Het hof heeft ook de verdeling van de eenvoudige gemeenschappen tussen de partijen behandeld, waaronder de garageboxen die aan beide partijen toebehoren. De waarde van deze garageboxen is vastgesteld op respectievelijk € 195.000,- en € 280.000,- per 29 juni 2016. Het hof heeft geoordeeld dat de vrouw aan de man een bedrag van € 42.500,- moet betalen wegens overbedeling. De kosten van de taxatie van de garageboxen zijn voor rekening van de vrouw, omdat zij niet heeft bijgedragen aan de eerdere taxatie.

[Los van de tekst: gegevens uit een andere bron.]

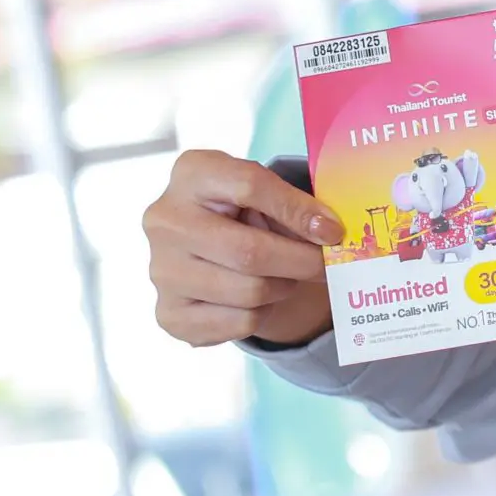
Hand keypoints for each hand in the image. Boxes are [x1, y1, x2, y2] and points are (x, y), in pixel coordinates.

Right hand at [144, 149, 342, 348]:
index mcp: (192, 173)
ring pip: (249, 292)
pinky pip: (239, 322)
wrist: (203, 248)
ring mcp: (161, 270)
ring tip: (285, 276)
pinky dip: (262, 313)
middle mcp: (165, 220)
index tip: (333, 231)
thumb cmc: (243, 211)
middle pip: (249, 251)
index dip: (298, 211)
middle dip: (301, 262)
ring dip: (282, 287)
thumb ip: (294, 204)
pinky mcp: (170, 314)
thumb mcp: (264, 191)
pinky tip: (258, 297)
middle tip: (327, 266)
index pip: (249, 186)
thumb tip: (330, 233)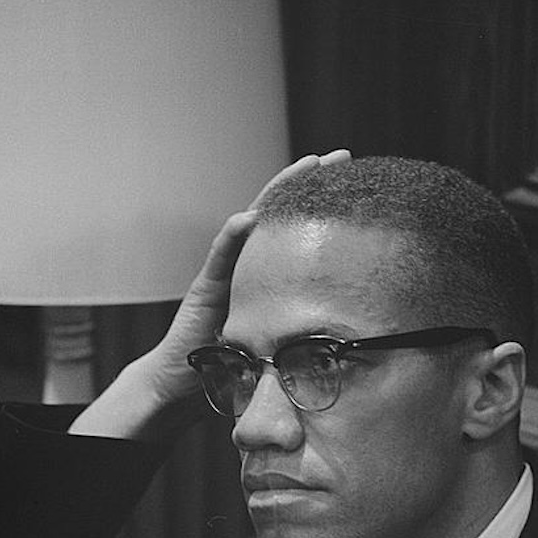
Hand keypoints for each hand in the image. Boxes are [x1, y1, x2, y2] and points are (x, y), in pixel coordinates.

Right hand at [70, 150, 350, 439]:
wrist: (184, 381)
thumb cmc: (233, 362)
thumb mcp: (280, 336)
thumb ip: (303, 322)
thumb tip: (351, 327)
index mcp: (265, 270)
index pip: (296, 227)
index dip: (322, 203)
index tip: (353, 181)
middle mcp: (245, 262)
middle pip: (278, 211)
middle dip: (308, 181)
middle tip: (341, 157)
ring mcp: (223, 269)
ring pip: (251, 220)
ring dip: (276, 193)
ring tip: (305, 168)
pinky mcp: (204, 286)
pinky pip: (219, 255)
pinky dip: (233, 234)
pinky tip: (250, 216)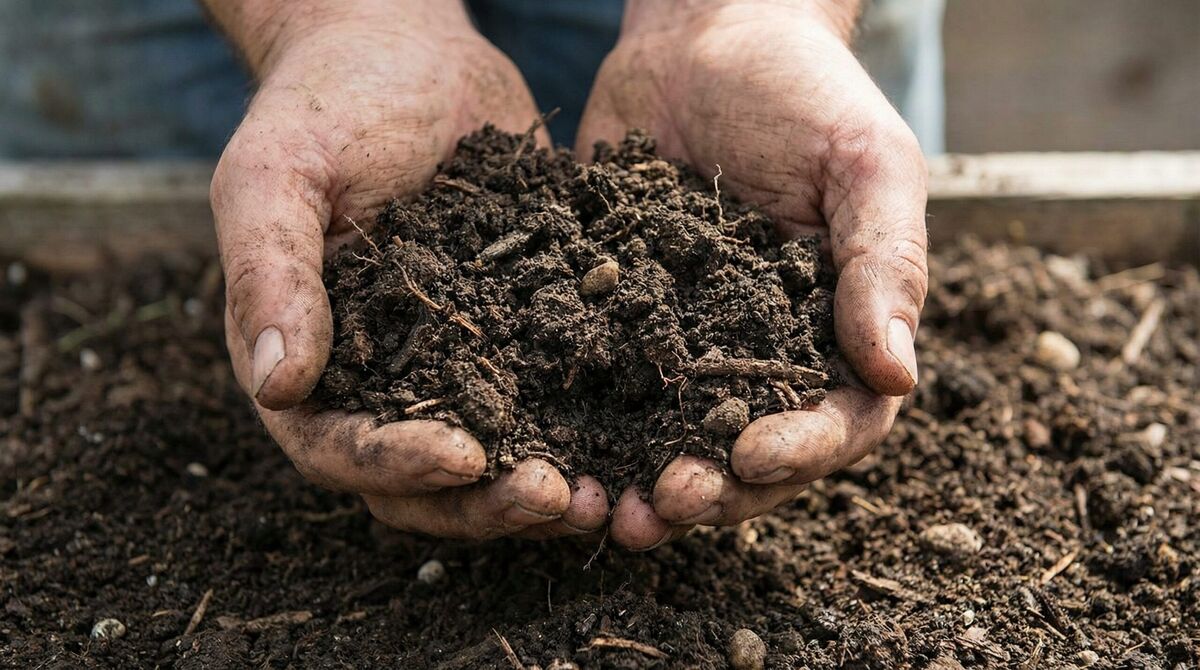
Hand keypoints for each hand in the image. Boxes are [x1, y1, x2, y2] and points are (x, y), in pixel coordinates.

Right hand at [209, 1, 607, 538]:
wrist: (409, 53)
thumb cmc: (326, 105)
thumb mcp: (277, 175)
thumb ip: (269, 274)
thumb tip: (276, 388)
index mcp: (312, 360)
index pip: (339, 446)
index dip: (395, 464)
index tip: (464, 458)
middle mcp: (384, 380)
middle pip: (425, 481)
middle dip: (486, 501)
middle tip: (557, 499)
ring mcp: (458, 364)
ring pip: (497, 459)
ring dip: (546, 488)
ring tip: (609, 495)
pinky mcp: (522, 335)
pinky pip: (553, 399)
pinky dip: (591, 429)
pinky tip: (645, 434)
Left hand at [577, 0, 926, 548]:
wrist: (703, 35)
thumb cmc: (804, 90)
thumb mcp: (865, 162)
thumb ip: (885, 263)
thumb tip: (900, 374)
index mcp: (836, 331)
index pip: (836, 420)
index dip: (800, 452)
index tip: (751, 456)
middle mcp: (762, 353)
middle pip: (747, 454)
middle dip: (711, 490)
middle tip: (663, 505)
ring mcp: (685, 343)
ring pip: (669, 439)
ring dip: (639, 482)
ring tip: (602, 510)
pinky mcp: (616, 318)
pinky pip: (598, 385)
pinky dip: (576, 427)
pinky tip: (543, 451)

In de slotsom heeft het hof de vrouw niet-ontvankelijk verklaard in haar verzoek om terugverwijzing naar de rechtbank en heeft het vonnis van 11 april 2018 vernietigd voor wat betreft de wijze van verdeling van de eenvoudige gemeenschappen. Het hof heeft de verdeling van de goederen en de financiële verplichtingen tussen de partijen vastgesteld en de proceskosten gecompenseerd, waarbij iedere partij de eigen kosten draagt. Het arrest is op 19 juli 2022 uitgesproken.

Uitspraak

GERECHTSHOF ARNHEM-LEEUWARDEN

locatie Arnhem
afdeling civiel recht
zaaknummer gerechtshof 200.249.014
(zaaknummer rechtbank Gelderland, zittingsplaats Arnhem, 322413)
arrest van 19 juli 2022
in de zaak van
[appellante],
wonende te [woonplaats1] ,
appellante in het principaal hoger beroep,
geïntimeerden in het incidenteel hoger beroep,
in eerste aanleg: eiseres in conventie, verweerster in reconventie,
hierna: de vrouw,
advocaat: mr. R.H. van de Beeten,
tegen:
[geïntimeerde],
wonende te [woonplaats1] ,
geïntimeerde in het principaal hoger beroep,
appellant in het incidenteel hoger beroep,
in eerste aanleg: gedaagde in conventie, eiser in reconventie,
hierna: de man,
advocaat: mr. P.J.G. van den Boom.

1.Het verdere verloop van het geding in hoger beroep

1.1
Het hof neemt de inhoud van de tussenarresten van respectievelijk 23 maart 2021, 3 augustus 2021 en 5 januari 2022 hier over.
1.2
Het verdere verloop blijkt uit:
- de akte overlegging taxatierapporten van de man van 13 oktober 2021;
- het deskundigenbericht van de registertaxateur W. Toes (hierna: de deskundige) van 14 december 2021;
- de memorie na deskundigenbericht van de zijde van de vrouw;
- de memorie van antwoord na deskundigenbericht, tevens houdende een wijziging casu quo aanvulling van eis van de zijde van de man;
- de antwoord akte vermeerdering van eis alsmede overlegging producties van de zijde van de vrouw.
1.3
Vervolgens hebben partijen de stukken voor het wijzen van arrest aan het hof overgelegd en heeft het hof arrest bepaald.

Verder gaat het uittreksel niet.